*Goal of the exercise*. Which lines in the data below contain the string "beweging" with matching case? Pick out each of those lines and copy it in full.

*Working data*.
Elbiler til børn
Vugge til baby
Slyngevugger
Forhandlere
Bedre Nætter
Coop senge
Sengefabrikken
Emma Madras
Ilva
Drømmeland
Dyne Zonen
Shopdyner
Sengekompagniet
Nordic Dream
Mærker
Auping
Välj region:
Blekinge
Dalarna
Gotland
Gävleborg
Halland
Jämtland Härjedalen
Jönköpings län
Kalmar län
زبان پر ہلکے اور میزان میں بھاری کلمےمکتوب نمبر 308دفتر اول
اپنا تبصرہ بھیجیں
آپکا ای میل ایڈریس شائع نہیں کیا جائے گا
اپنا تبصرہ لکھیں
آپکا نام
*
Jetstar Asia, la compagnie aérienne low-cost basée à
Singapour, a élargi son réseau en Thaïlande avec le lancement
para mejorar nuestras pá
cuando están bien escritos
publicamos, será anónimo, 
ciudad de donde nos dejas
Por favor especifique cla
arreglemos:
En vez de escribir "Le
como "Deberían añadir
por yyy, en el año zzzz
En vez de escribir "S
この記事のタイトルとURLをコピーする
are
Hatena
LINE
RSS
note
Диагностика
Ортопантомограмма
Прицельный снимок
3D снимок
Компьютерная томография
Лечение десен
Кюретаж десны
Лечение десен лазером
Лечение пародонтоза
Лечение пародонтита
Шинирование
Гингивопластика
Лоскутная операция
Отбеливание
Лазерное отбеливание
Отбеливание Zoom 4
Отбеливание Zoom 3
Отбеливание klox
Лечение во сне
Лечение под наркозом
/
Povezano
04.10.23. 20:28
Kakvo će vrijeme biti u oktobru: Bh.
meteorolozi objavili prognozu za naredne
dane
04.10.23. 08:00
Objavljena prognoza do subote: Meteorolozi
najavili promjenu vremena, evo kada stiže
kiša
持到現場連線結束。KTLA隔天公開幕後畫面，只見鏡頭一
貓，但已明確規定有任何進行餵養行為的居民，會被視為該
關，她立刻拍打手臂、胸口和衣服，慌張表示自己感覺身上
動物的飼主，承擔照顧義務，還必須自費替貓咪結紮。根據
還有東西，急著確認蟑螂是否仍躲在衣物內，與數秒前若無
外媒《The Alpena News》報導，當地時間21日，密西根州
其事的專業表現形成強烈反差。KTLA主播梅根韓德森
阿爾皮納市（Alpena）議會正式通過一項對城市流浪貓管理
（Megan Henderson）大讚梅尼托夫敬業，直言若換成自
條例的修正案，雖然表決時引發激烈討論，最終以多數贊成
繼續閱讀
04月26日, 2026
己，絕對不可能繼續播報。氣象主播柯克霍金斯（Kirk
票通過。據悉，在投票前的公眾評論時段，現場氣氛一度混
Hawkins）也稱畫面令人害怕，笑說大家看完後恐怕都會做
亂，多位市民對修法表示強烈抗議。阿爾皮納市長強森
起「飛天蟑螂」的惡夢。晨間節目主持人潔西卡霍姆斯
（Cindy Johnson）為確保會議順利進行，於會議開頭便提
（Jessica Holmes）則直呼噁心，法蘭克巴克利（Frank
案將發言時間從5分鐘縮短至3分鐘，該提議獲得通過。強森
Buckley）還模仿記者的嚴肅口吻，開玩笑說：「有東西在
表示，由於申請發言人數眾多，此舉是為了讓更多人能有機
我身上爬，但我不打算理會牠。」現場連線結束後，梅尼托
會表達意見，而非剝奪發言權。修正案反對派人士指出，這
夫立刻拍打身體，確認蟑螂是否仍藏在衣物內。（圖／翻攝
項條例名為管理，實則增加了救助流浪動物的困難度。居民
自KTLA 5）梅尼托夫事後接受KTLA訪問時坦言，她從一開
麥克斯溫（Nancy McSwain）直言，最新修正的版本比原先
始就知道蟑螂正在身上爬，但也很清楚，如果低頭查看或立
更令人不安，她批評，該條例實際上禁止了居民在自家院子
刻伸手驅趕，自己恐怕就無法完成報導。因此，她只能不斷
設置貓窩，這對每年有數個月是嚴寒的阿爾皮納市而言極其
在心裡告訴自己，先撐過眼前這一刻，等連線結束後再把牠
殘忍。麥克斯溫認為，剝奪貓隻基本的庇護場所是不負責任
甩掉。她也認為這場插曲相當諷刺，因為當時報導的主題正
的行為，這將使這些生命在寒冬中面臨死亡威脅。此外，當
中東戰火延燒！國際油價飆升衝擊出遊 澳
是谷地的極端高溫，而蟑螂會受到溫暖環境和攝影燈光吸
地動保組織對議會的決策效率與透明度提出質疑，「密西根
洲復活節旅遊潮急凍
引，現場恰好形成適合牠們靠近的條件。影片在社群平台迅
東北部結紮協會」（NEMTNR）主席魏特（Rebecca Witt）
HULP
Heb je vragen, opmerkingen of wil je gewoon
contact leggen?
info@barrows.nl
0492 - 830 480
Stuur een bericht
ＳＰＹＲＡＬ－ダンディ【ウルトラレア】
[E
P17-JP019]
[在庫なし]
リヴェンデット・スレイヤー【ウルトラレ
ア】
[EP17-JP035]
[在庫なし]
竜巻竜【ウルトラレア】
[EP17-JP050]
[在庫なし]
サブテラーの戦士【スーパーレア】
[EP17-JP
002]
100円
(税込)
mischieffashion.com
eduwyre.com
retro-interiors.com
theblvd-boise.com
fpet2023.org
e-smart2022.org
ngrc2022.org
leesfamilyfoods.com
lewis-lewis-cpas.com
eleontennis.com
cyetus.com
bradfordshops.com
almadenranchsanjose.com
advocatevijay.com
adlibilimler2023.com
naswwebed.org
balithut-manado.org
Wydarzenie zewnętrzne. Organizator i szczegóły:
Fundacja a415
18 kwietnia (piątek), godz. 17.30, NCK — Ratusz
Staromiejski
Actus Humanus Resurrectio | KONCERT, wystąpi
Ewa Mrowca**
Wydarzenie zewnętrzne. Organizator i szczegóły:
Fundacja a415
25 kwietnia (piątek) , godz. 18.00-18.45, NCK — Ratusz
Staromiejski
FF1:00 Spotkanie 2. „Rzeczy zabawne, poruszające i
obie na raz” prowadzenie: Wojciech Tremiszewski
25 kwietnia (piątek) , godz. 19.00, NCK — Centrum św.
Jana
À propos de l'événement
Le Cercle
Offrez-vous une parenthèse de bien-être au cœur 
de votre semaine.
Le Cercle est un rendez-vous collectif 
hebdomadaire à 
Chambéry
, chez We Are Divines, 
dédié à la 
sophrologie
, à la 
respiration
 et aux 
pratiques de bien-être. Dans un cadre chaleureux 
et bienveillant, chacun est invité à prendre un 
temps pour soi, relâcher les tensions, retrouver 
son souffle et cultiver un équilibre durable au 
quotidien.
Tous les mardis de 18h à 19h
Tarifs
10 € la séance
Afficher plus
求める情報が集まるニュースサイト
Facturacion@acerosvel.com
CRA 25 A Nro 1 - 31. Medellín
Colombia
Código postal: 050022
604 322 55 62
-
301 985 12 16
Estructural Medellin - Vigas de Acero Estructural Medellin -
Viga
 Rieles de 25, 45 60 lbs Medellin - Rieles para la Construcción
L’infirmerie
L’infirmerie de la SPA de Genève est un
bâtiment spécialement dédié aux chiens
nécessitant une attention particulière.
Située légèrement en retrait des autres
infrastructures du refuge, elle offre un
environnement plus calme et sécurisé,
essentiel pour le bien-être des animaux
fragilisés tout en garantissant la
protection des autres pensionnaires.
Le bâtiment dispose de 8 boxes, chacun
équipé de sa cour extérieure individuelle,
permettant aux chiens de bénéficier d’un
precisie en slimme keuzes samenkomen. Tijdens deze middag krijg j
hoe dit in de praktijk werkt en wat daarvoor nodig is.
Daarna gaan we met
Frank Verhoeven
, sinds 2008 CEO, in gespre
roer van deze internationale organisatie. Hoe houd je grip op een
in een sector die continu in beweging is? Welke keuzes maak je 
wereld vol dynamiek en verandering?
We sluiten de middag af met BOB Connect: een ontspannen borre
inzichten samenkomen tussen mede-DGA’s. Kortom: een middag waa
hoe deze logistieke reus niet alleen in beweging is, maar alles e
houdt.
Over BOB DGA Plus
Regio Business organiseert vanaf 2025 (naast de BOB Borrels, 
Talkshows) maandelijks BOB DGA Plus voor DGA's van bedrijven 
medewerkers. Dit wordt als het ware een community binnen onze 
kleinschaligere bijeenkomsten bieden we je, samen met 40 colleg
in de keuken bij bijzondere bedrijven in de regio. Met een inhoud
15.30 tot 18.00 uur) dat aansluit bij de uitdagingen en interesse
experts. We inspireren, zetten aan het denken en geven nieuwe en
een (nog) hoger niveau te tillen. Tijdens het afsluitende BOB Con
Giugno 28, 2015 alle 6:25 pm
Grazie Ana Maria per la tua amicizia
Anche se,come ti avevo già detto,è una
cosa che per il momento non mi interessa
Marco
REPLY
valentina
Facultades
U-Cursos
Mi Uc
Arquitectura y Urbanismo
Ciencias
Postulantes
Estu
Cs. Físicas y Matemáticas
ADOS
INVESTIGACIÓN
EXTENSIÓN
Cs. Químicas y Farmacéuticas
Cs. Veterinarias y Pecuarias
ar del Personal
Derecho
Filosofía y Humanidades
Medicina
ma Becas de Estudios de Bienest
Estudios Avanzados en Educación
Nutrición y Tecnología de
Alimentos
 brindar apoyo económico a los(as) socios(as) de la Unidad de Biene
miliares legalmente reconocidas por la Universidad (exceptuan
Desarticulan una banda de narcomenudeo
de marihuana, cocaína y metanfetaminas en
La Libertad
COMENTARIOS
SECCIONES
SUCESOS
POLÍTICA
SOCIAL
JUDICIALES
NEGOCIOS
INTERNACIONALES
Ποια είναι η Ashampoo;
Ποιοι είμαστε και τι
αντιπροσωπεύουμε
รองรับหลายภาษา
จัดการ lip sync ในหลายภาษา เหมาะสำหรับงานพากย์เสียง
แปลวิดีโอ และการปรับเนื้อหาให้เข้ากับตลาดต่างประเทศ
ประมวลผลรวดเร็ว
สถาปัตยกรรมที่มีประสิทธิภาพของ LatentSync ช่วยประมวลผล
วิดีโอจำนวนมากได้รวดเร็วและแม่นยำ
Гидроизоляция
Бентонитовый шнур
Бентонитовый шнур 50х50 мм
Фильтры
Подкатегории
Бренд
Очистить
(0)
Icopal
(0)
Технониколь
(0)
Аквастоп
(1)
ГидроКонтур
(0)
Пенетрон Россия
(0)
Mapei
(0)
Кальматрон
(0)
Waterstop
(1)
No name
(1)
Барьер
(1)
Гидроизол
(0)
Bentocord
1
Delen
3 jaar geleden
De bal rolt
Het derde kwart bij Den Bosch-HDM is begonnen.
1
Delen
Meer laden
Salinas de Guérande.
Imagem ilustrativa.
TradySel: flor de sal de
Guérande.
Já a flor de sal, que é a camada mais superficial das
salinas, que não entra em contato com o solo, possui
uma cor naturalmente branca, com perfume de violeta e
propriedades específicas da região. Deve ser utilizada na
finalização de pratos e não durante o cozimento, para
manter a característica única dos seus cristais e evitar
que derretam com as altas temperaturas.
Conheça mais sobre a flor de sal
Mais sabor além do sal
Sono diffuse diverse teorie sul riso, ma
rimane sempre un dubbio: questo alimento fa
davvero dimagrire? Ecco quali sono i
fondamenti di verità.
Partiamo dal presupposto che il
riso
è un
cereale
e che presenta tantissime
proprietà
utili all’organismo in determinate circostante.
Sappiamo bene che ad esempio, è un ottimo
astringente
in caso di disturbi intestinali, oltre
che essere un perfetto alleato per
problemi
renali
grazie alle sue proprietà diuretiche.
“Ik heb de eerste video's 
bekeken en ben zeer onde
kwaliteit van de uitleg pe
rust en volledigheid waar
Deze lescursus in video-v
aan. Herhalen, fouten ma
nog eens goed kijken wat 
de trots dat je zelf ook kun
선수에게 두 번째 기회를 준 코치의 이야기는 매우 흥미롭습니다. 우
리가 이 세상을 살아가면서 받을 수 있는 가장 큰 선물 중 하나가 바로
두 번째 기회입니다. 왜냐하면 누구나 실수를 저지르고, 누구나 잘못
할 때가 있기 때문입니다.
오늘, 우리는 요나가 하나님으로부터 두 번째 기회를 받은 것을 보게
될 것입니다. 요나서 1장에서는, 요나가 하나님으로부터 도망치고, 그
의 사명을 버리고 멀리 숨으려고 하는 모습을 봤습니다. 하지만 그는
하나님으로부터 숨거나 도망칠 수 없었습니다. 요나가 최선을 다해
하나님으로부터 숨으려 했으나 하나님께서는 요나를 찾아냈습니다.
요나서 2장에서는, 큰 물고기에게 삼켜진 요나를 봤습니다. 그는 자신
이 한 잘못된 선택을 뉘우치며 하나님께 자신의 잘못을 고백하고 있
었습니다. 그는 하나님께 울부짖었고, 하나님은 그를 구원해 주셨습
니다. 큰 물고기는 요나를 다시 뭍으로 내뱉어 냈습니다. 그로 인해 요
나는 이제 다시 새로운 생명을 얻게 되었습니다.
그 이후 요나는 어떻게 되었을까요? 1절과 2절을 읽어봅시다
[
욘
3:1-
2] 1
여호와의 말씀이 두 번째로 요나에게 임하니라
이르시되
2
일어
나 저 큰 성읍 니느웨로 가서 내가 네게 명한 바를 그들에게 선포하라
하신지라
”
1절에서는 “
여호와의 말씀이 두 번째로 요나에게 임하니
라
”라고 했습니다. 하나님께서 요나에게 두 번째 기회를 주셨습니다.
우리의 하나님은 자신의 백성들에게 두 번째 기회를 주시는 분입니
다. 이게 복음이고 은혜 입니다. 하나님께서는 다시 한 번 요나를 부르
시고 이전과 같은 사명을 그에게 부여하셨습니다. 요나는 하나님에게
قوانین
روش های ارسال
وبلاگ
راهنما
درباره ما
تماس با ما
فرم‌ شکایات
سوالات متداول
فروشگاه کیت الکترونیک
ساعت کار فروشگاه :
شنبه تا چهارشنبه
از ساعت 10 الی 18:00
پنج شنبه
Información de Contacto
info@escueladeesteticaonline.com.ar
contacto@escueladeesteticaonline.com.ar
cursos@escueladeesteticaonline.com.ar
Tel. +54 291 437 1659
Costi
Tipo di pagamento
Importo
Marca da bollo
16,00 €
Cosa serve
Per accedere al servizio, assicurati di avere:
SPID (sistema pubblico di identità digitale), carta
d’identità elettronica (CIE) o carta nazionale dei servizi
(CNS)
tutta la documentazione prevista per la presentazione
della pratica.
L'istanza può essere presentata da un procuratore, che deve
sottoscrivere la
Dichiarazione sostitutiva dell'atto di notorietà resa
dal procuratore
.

*Output of the task*.
in een sector die continu in beweging is? Welke keuzes maak je 
hoe deze logistieke reus niet alleen in beweging is, maar alles e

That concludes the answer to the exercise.